LS owns a box of approximately 75 hand colored glass magic lantern slides at 4’ x 3 ¼’ each. What are they? He had no idea they came from exotic 1930’s Morocco. With the help of Professor Allan Langdale, who teaches at UCSC, a friend of mine, we pieced together where many of these slides originated.
First, what is a magic lantern? These early types of image projectors, shined light through glass slides through the invention of the arc lamp in 1860. The slides were imprinted with the image, and hand colored with dense pigment. When projected these slides became visually compelling, radiant, a feast for the eyes in a time before TV.
The American Magic Lantern Theater of today says nothing comes close to the magic lantern slide. The impact of these slides upon audience continued into the beginning of the 20th century. By the 1940’s these became things of the past, although many libraries and museums have large collections.
One Person Shot LS’s Magic Lantern Slides
Dr Langdale suggests this person wasn’t a scholar of North Africa, but a tour guide around Fez, specifically of the Medina (Fez el Bali). We see the daily life in and around the old walled Fez medina, the former capital of modern Morocco, today a UNESCO World Heritage site.
I found a slide of the famous market’s entrance, the French-constructed “Blue Gate,” the Bab Bou Jeloud, built as an entrance to the medina in 1912. Once I identified that gate, I felt sure LS’s collection came from Morocco. Then I identified the Andalusia Mosque, old men having their mint tea, and village scenes of the Berbers (Amazighs).

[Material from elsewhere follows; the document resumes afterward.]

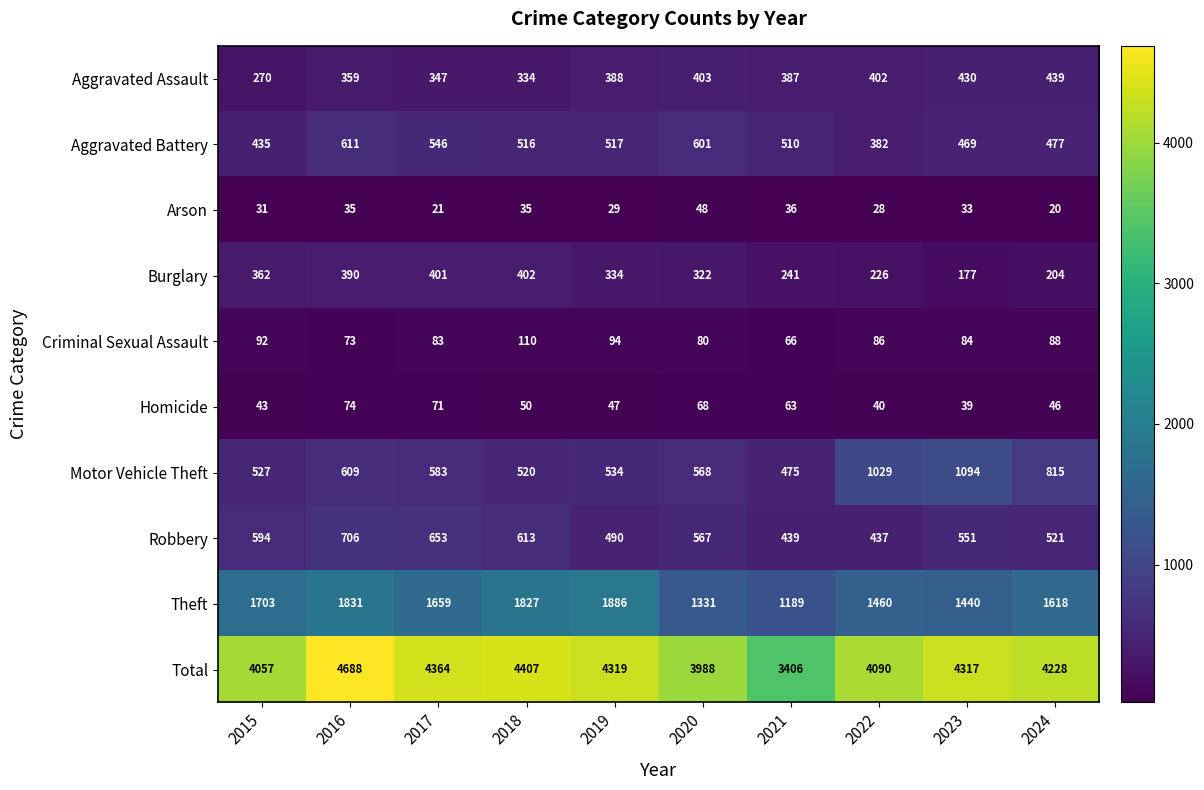

What is the sum of all Theft values?

15944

Exceptional views showed a snow scene of the Atlas Mountains and secret Sufi Tombs. Also evidence of French control, as seen in a movie marquee in French for a Sherlock Holmes movie, and a donkey pulling a street car with the destination “C. le Bor.” I didn’t know roman ruins existed in Morocco, but Dr Langdale pronounced one slide a scene of Roman Volubilis, 1st century A.D.
Like all objects, these speak volumes about the maker, the unknown photographer. I asked Dr Langdale, who knows how period scholars documented such sites, if the person who shot the magic lantern slides aimed at scholarship or entertainment. Is this collection the work of a scholar in 1930, or the work of a tour guide who presented to the popular ladies’ groups of the era?

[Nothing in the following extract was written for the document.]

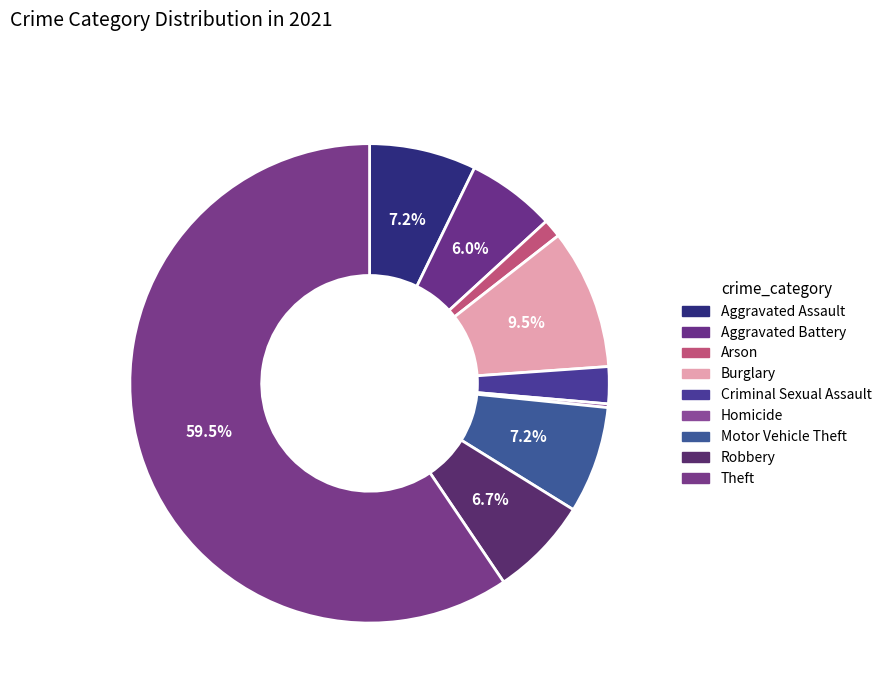

To the nearest percent, what portion does Motor Vehicle Theft represent?

7%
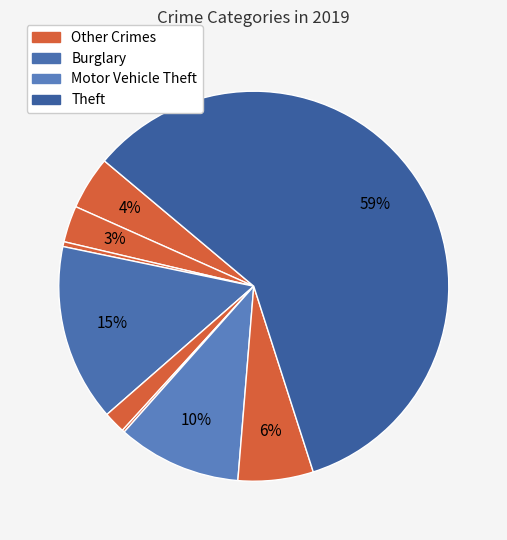

How many slices are in this pie chart?

9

Dr Langdale calls these images cliché
They show the Moroccan people as exotic, simple, pure, and devout. These ethnographic type scenes appeared in early National Geographic magazines, in the genre called “orientalism.” Both the style and the theory of thought held fast in a time (1880-1920) when European eyes gazed romantically upon exotic cultures. The ‘other’ romanticized culture remained ‘other,’ and ‘unspoiled.’ Perhaps they considered more devout cultures more closely tied to the land and their communities, and more colorfully dressed, or undressed as was often the case, and more dashing. Fascinating to see in LS’s collection that the slides, the objects themselves, contain such a voice.

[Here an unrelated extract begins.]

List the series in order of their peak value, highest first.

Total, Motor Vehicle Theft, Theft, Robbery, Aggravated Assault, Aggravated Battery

In one slide you see a man dressed in a suit, in the blazing heat, raised above the white-robed exotic Berbers beneath him. He looks fondly down, lecturing. In another slide we see the map of North Africa, with the map of France above, titled “how big is France?” That slide says that French North Africa, although much larger than France, was “held” by the superiority of France (1912-1956). Think of the famous Bab Bou Jeloud, the gate to the Fez medina, built in the Moorish/Moroccan style BY the French. You get the idea of one culture overlaying ideology upon another.
The value of such a collection?
Because cases of these magic lantern slides were so common to lecturers of travelogue series, many cases exists. LS’s case of slides offers no more and no less than the expected views of Morocco: wonderful, quaint, exotic, with camels, mosques, tiled columned archways and men in robes. I put the value at $650 for the set. As a statement of how an object can speak of the biases inherent in a retelling of history, it’s invaluable.